Given records: Begin

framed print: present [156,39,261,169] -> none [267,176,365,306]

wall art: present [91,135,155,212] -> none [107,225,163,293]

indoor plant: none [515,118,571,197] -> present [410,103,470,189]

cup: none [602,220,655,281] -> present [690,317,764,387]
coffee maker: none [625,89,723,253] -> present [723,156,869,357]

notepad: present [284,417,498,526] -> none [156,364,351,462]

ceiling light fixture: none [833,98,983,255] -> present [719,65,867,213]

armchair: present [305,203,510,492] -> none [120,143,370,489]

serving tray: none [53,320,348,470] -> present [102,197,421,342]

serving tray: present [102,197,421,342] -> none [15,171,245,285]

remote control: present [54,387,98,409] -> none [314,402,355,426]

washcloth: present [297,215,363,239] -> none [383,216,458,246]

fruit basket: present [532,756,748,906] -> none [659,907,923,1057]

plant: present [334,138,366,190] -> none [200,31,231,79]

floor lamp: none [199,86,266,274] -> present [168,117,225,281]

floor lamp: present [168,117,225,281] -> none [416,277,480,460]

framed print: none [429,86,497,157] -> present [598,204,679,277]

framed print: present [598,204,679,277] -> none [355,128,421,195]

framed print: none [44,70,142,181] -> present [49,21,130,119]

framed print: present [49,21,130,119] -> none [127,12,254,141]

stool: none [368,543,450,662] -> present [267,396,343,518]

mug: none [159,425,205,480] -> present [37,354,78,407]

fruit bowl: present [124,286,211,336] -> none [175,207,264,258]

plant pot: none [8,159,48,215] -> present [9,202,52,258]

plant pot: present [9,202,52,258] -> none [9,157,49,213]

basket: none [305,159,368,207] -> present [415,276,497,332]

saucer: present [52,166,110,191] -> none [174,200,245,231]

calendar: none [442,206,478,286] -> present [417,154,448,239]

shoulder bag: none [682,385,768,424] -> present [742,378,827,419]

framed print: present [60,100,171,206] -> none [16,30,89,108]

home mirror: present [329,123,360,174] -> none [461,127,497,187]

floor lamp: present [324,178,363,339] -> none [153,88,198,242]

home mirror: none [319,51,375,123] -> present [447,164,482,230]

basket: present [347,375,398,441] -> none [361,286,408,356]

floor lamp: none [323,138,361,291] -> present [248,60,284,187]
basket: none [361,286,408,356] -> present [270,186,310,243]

Given records: End

● Work order
Restate verbatim all lines from the start of the data through the line containing "cup: none [602,220,655,281]", with both ends kept.

● Problem solution
framed print: present [156,39,261,169] -> none [267,176,365,306]

wall art: present [91,135,155,212] -> none [107,225,163,293]

indoor plant: none [515,118,571,197] -> present [410,103,470,189]

cup: none [602,220,655,281] -> present [690,317,764,387]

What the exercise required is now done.